▸ ASSIGNMENT
Rewrite the lines below, changing "the data" to "the figures" and leaving everything else as it is. Don't include the pictures.

-- DATA TO PROCESS follows --

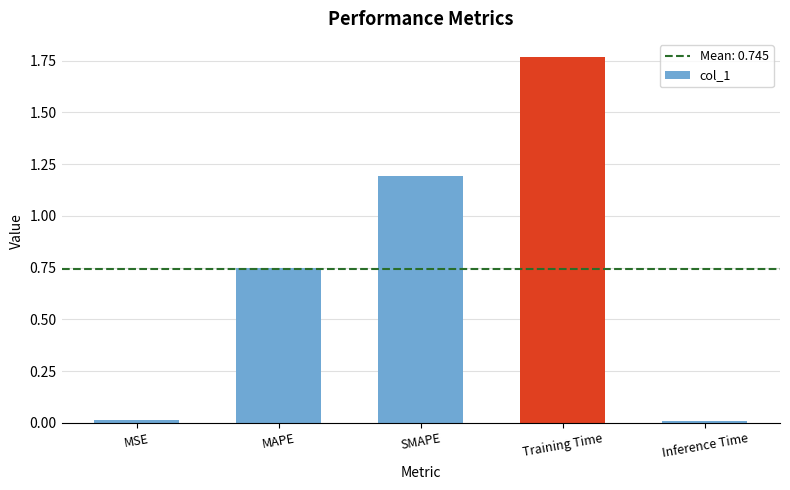

What position from the right is MSE?

5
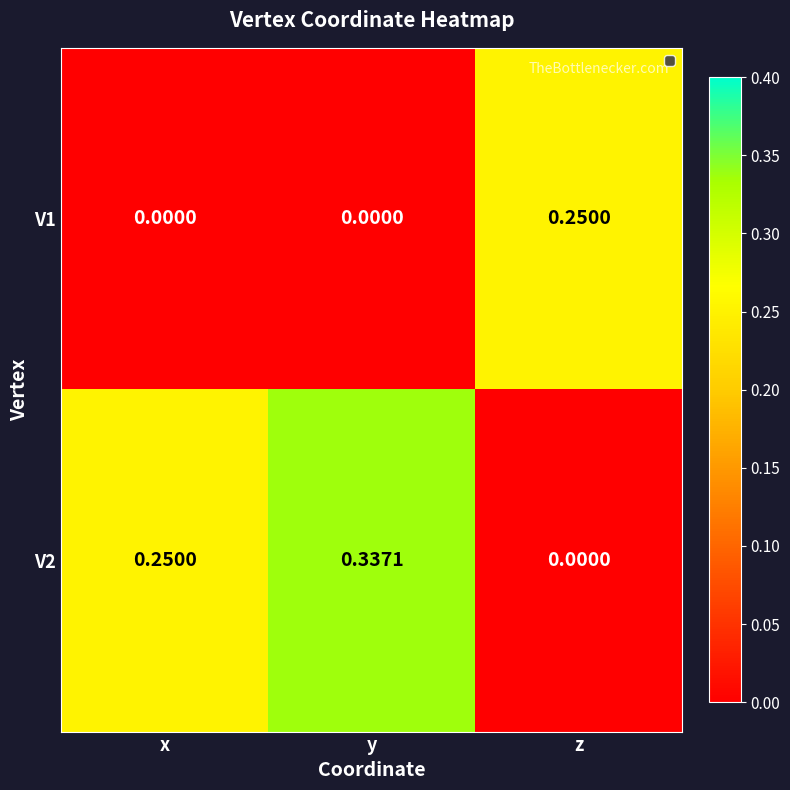

How many categories are shown in the chart?

3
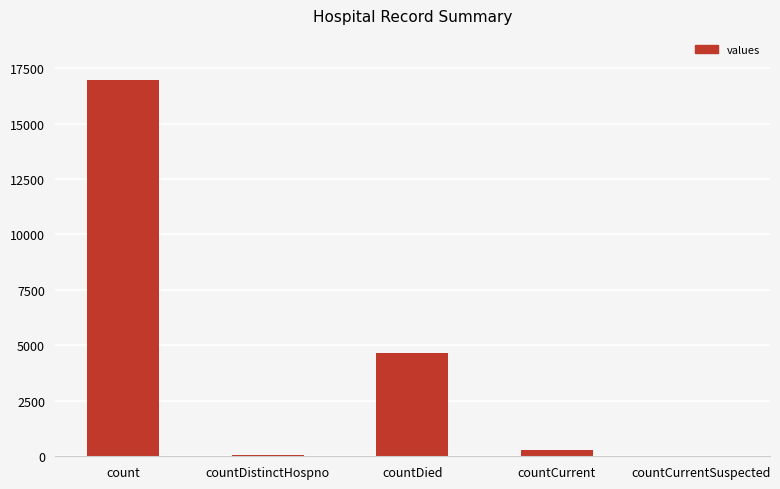

True or false: the data shows 24542 at count.

False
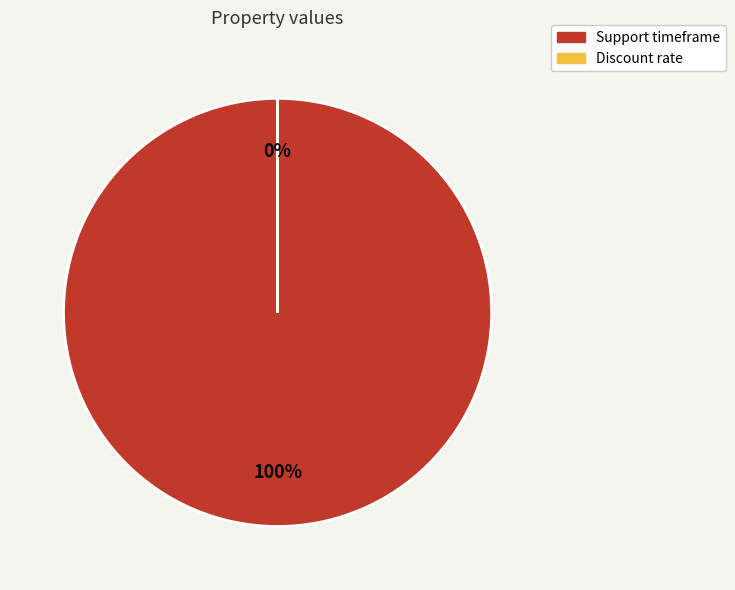

What is the majority slice?

Support timeframe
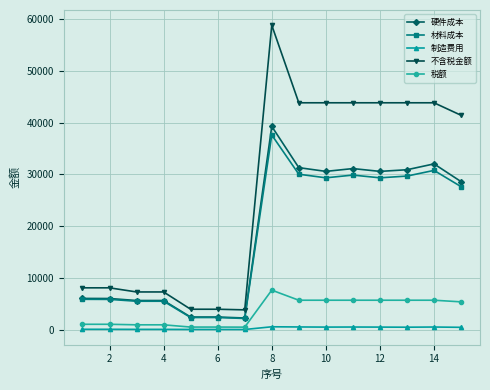

What is the greatest value displayed?

58849.6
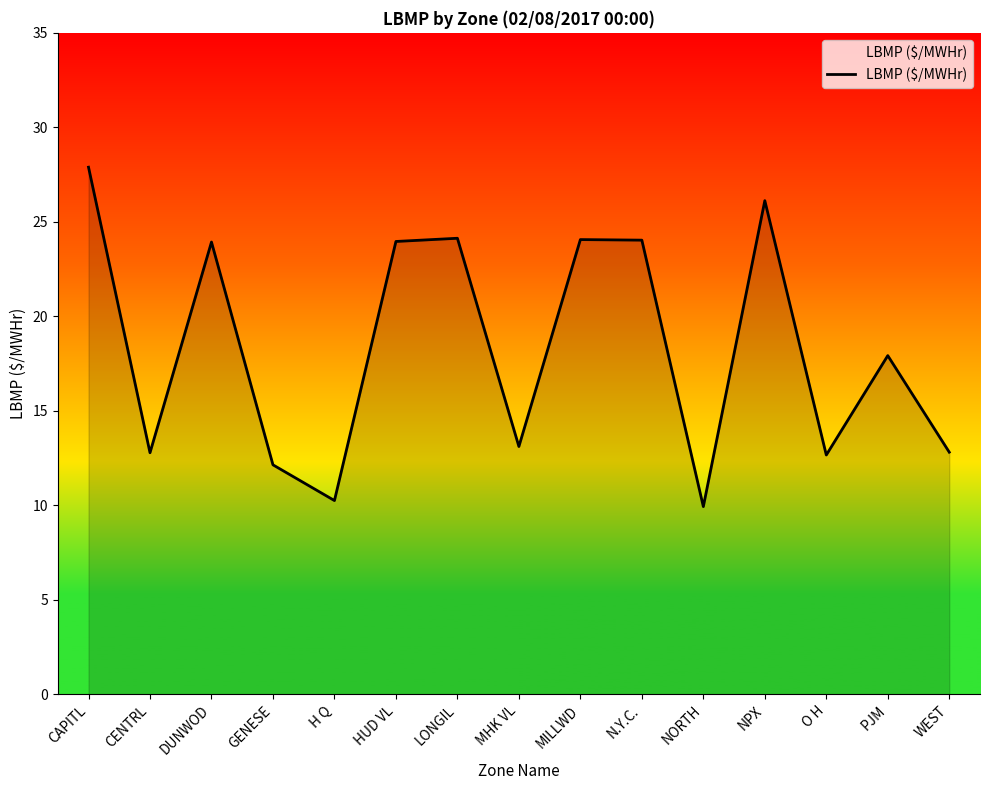

At which category does the data reach its first local valley?

CENTRL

-- DATA TO PROCESS concluded --

▸ OUTPUT FOR THIS TASK
What position from the right is MSE?

5

How many categories are shown in the chart?

3

True or false: the figures shows 24542 at count.

False

What is the majority slice?

Support timeframe

What is the greatest value displayed?

58849.6

At which category does the figures reach its first local valley?

CENTRL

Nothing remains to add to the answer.